Proteus
- Author: Morris West
- Language: English
- Genre: Fiction
- Publisher: Collins
- Publication date: 1979
- Publication place: Australia
- Media type: Print
- Pages: 273 pp.
- ISBN: 0002216744
- Preceded by: The Navigator
- Followed by: The Clowns of God

= Proteus (West novel) =

Novel by Australian writer Morris West

Proteus (1979) is a novel by Australian writer Morris West. It was originally published by Collins in England in 1979.

==Synopsis==
The novel's protagonist is John Spada, an Italian-American who leads a multinational corporation. He also secretly heads a covert organisation called Proteus, aiming to free prisoners of conscience around the world. To achieve this, Proteus threatens to release a deadly botulism culture into selected cities' water supply.

==Critical reception==
John Philip in The Canberra Times thought that the "essence of a gripping yarn is there; but the story, as it
unfolds, falters and finally fails." He concluded: "All in all, a disappointing novel. A great deal of action is developed around a topical theme; but finally Morris West loses touch with reality."

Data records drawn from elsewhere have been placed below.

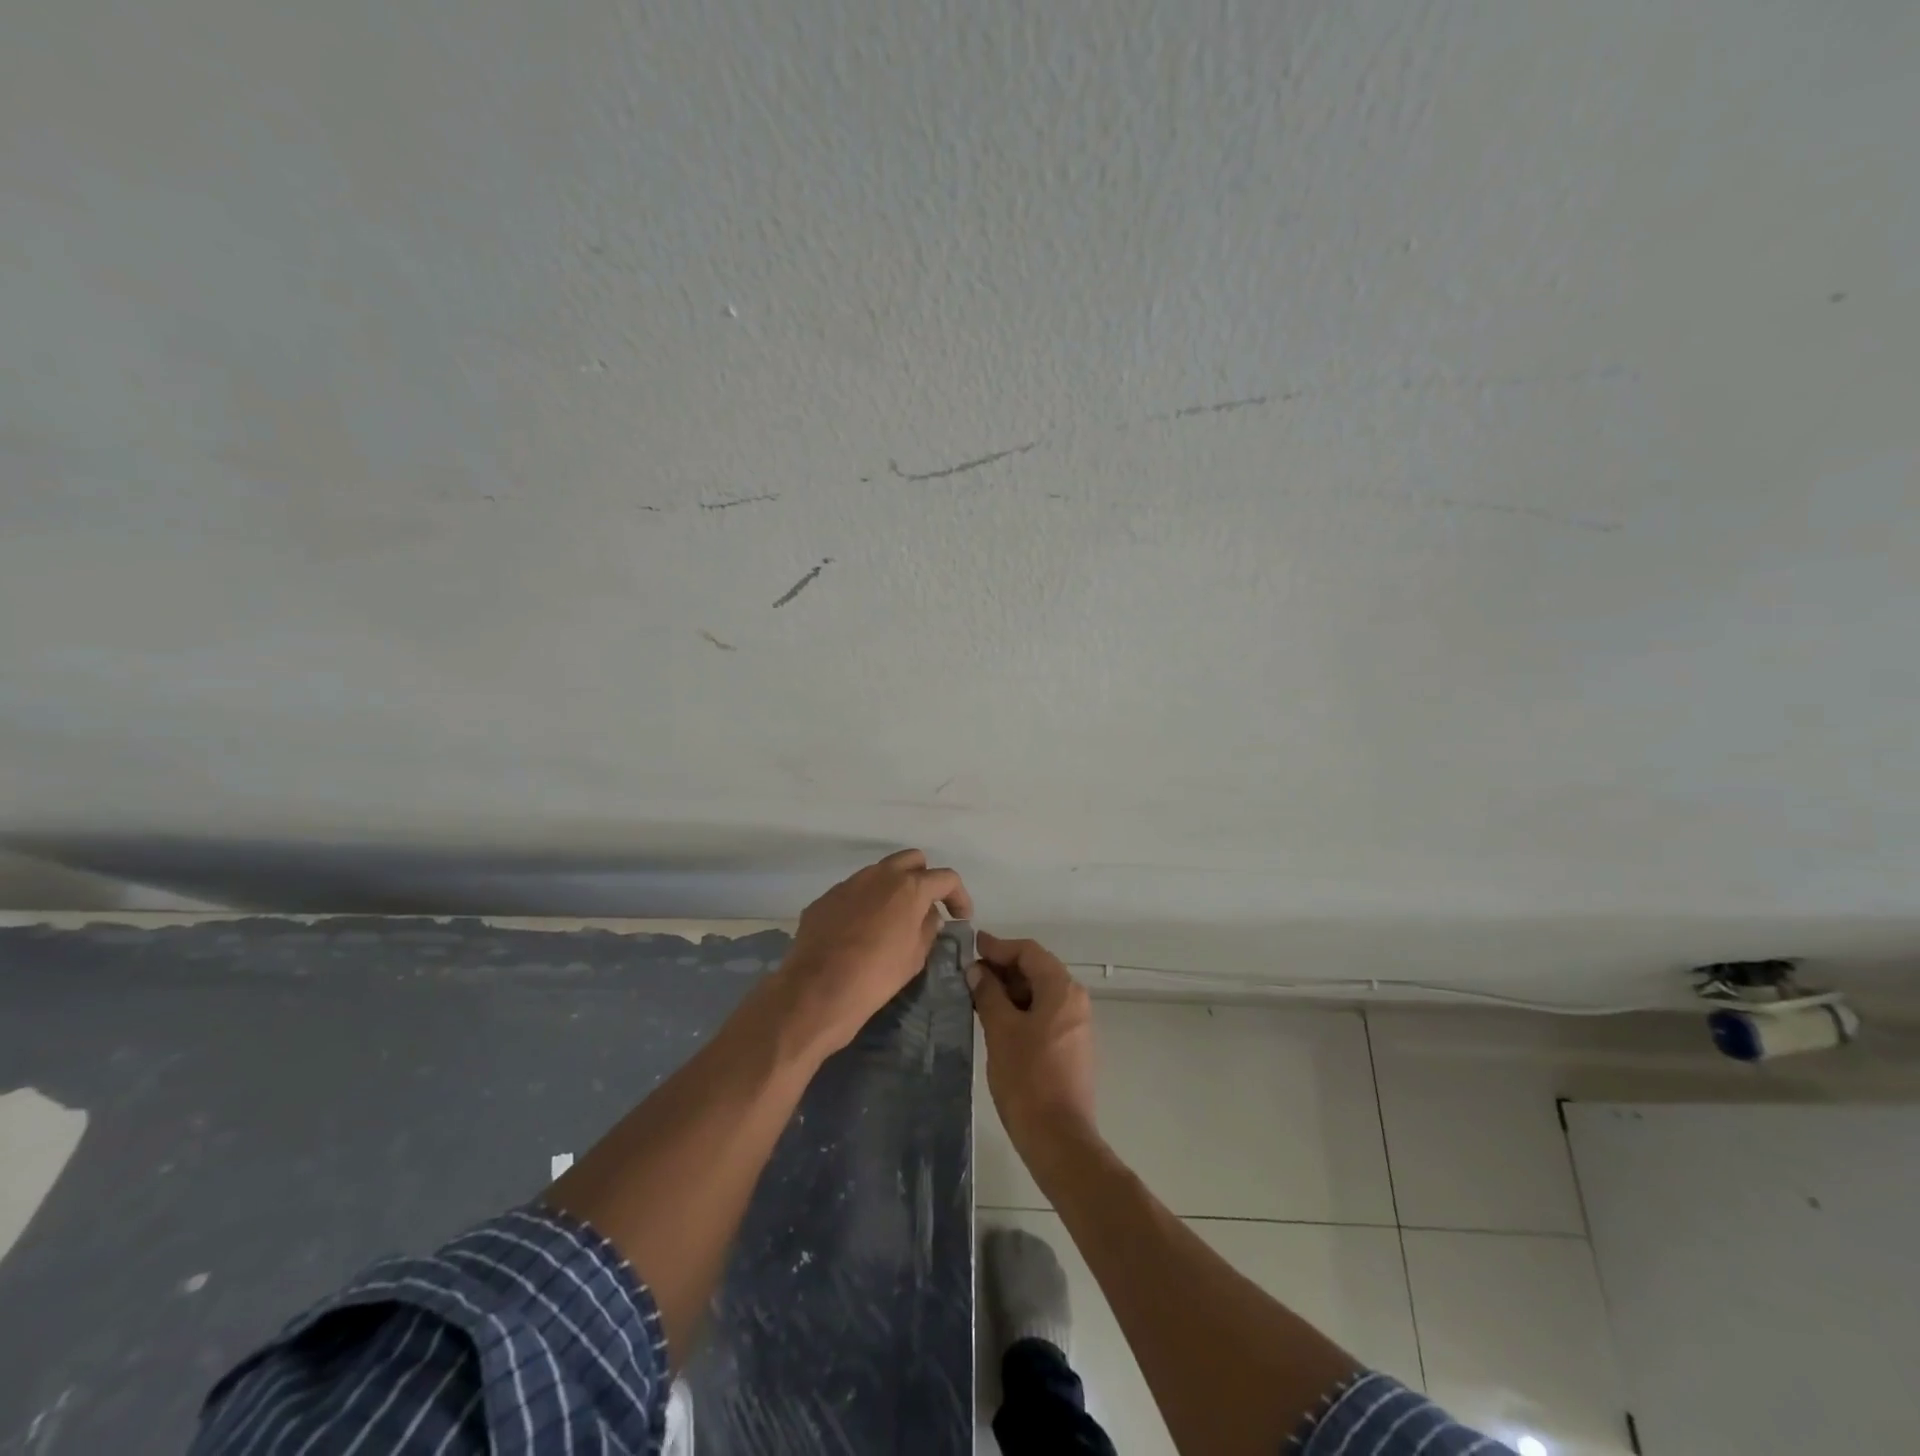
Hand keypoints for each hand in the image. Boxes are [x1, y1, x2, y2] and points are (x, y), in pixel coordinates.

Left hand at [772, 848, 971, 1060]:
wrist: (818, 990)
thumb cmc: (877, 975)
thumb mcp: (915, 956)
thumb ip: (928, 928)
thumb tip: (929, 915)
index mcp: (909, 887)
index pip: (946, 878)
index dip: (958, 896)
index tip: (960, 917)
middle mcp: (880, 875)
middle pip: (912, 860)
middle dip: (924, 878)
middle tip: (926, 907)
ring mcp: (849, 883)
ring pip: (880, 872)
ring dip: (892, 888)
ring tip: (892, 919)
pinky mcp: (826, 898)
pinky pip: (854, 892)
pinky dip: (865, 903)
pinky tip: (861, 931)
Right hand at [969, 931, 1097, 1153]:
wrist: (1059, 1138)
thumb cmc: (1028, 1078)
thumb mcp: (1001, 1030)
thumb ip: (988, 994)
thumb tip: (976, 971)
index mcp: (1062, 989)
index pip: (1028, 952)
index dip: (998, 947)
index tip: (971, 946)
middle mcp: (1075, 1000)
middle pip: (1037, 969)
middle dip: (1003, 968)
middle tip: (969, 973)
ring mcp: (1076, 1025)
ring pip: (1040, 993)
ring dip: (1010, 990)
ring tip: (977, 996)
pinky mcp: (1072, 1046)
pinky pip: (1044, 1013)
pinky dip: (1021, 1009)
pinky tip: (996, 1020)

In her literary study of West and his work, Maryanne Confoy noted: "In Proteus West was trying to discover whether the goodness of one human being could triumph over the evil of another. If the thoroughly evil person violated a thoroughly good person, could such a violation be overcome by goodness alone?"

==Publication history==
After its original publication in 1979 in England by publishers Collins the novel was later published by William Morrow, in the United States, in 1979, and by Allen & Unwin in Australia, 2017, as well as in many other paperback editions.

The novel was translated into Dutch, Italian, Portuguese, Brazilian, Danish, Norwegian, German, French and Spanish in 1979; Finnish, Swedish and Japanese in 1980; Hebrew in 1982; and Slovenian in 1985.

==Notes==
It was dedicated "For the Prisoners of Conscience of whom to our shame there are far too many." Its epigraph, from Modern Man in Search of a Soul, by C. G. Jung, is "It is becoming more and more obvious that it is not starvation, not microbes, not cancer, but man himself who is mankind's greatest danger because he has no adequate protection against psychic epidemics, which are infinitely more devasting in their effect than the greatest natural catastrophes."